Every Operator call next_.exec() To call the lower layer Operator Generate data :
class BaseOperator {
public:
BaseOperator(Plan* plan, BaseOperator* next) : plan_(plan), next_(next) {
}
~BaseOperator() {
}
virtual bool exec() = 0;
Plan* plan_;
BaseOperator* next_;
};
Storage engine
data structure
Because we are a memory database , So the data structure can be designed simply . Here, a batch of recorded memory is applied for each time , This can reduce the problem of memory fragmentation , Improve memory access efficiency . Then put the memory of this batch of records into FreeList in . When data is inserted , from FreeList Get a piece of memory for writing , And put in DataList. When data is deleted , Take data from DataList Return to FreeList in .
Transaction engine
Without considering concurrency , And the data does not need to be persistent , Our transaction engine design becomes relatively simple . Therefore, there is no need to implement complex MVCC Mechanism , Only need to be able to implement transactions Commit and Rollback Function can be .

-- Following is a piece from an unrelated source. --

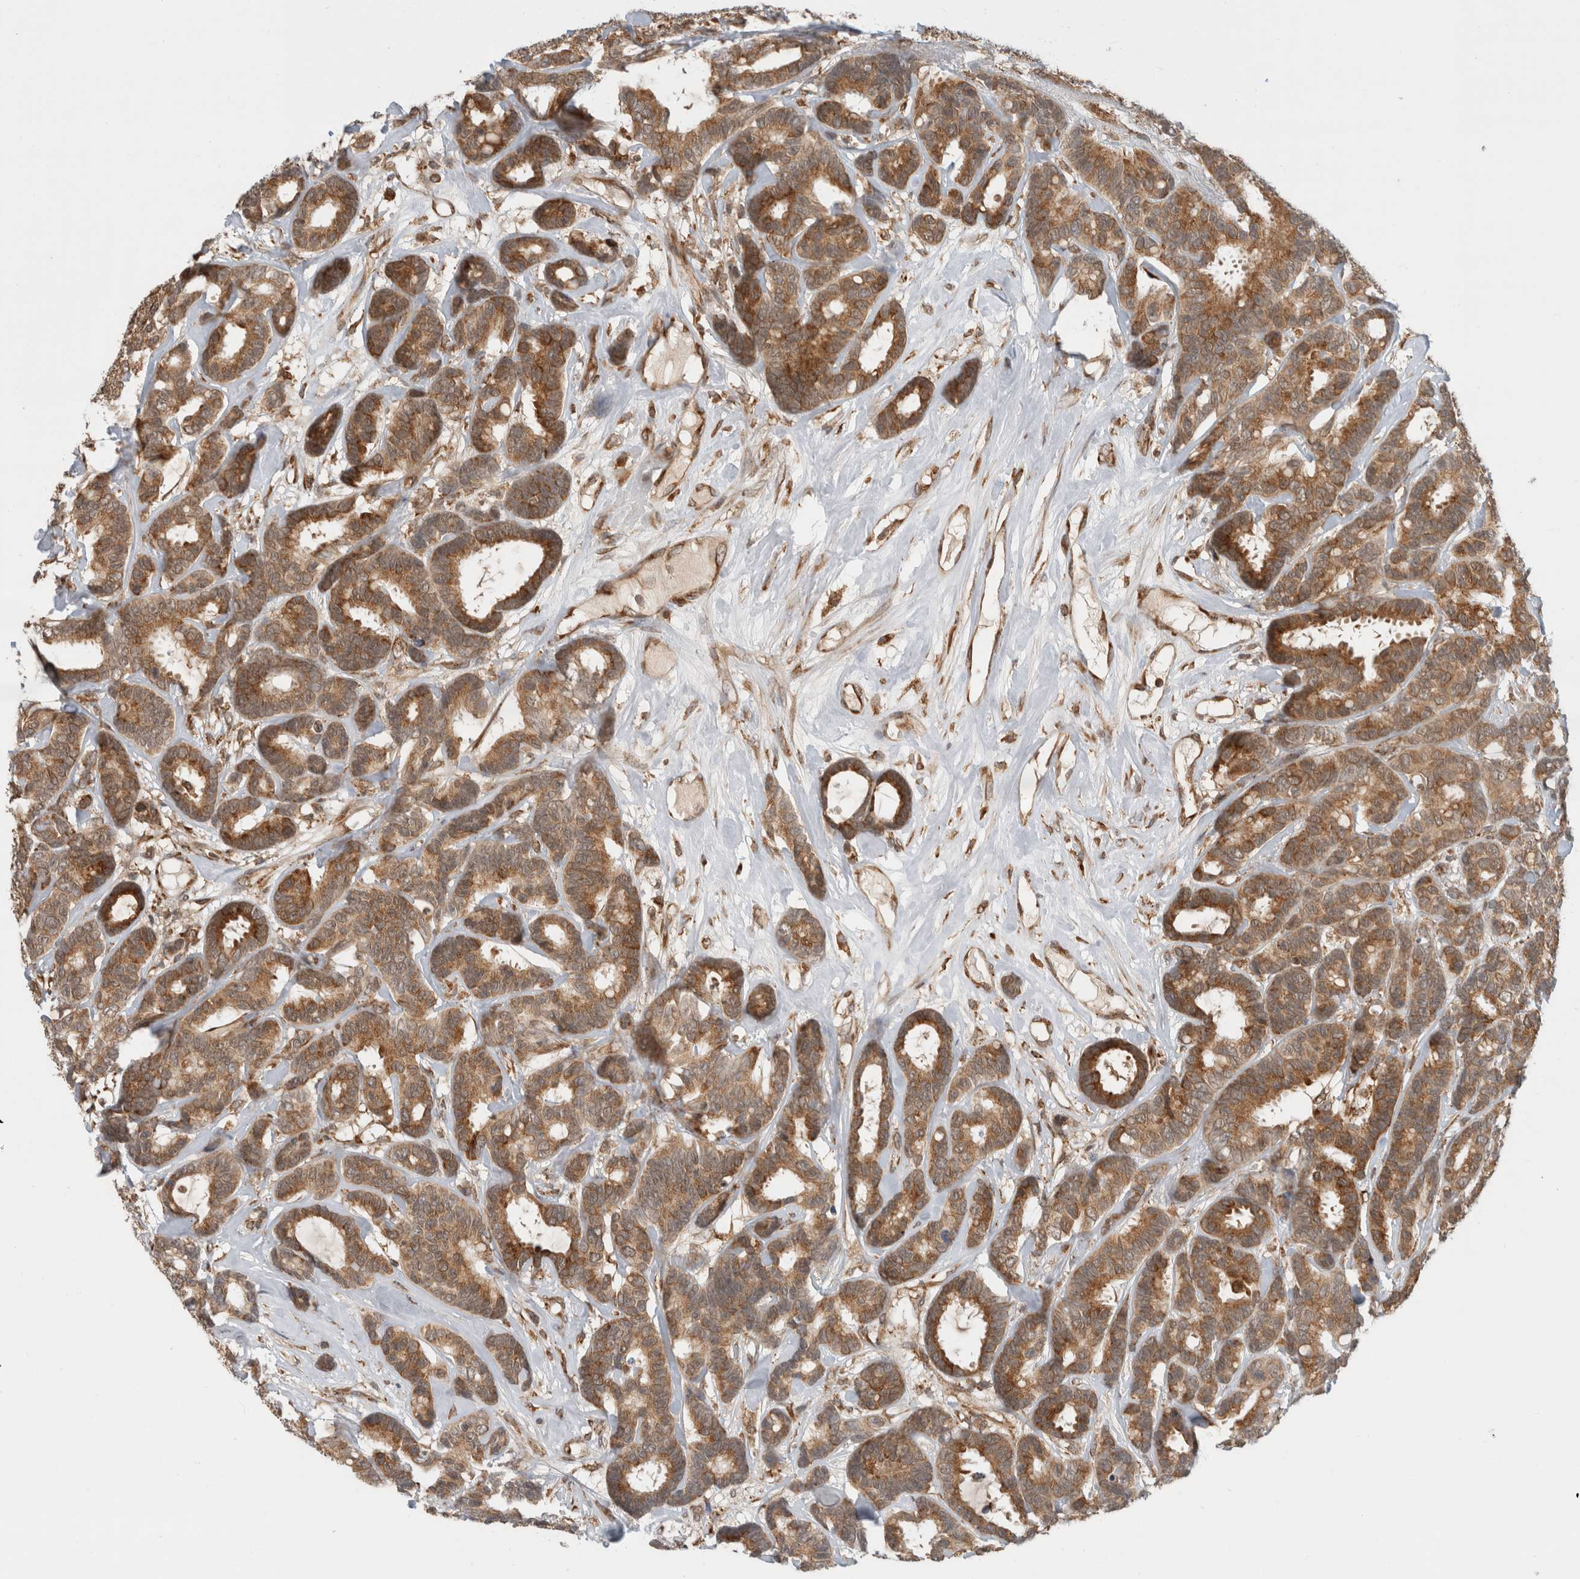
{"staining": {"intensity": "moderate", "quantity": ">75%", "location": "cytoplasmic/membranous"}, "tissue": "breast cancer", "cell_type": "Tumor cells", "image_type": "cancer", "snomed": [{"axis": "morphology", "description": "Duct carcinoma"}, {"axis": "topography", "description": "Breast"}], "caption": "Breast cancer (invasive ductal carcinoma) tissue demonstrates moderate cytoplasmic/membranous staining in about >75% of tumor cells, visualized by immunohistochemistry.", "gene": "MS4A7", "patient": {"sex": "female", "age": 87}}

Here we implement a undo stack The mechanism of , Update one row of data each time , Just take the old version of this line of data push To undo stack in . If the transaction rolls back , Then from undo stack The old version of the data one by one pop come out , Restore to the original data .
Index design
Because it only requires equivalent matching , So you can use the simplest hash Indexes .
Project library
Project structures,
Use large C/C++ The most commonly used CMake Tools .CMake It's a cross platform compilation tool .CMake Mainly write CMakeLists.txt File by cmake The order will CMakeLists.txt File to make The required Makefile file , Last use make Command compilation source code to generate executable program or library file .
cmake_minimum_required(VERSION 3.8)
project(ByteYoungDB)
set(CMAKE_CXX_STANDARD 11)
set(CMAKE_CXX_COMPILER "g++")
set(CMAKE_CXX_FLAGS "-g -Wall -Werror -std=c++17")
// O0 No optimization ,O2 Can do optimization
set(CMAKE_CXX_FLAGS_DEBUG "-O0")
set(CMAKE_CXX_FLAGS_RELEASE "-O2 -DNDEBUG ")
set(CMAKE_INSTALL_PREFIX "install")
set(CMAKE_LIBRARY_OUTPUT_DIRECTORY
${CMAKE_BINARY_DIR}/lib)
set(CMAKE_RUNTIME_OUTPUT_DIRECTORY
${CMAKE_BINARY_DIR}/bin)
include_directories(${CMAKE_SOURCE_DIR}/sql-parser/include)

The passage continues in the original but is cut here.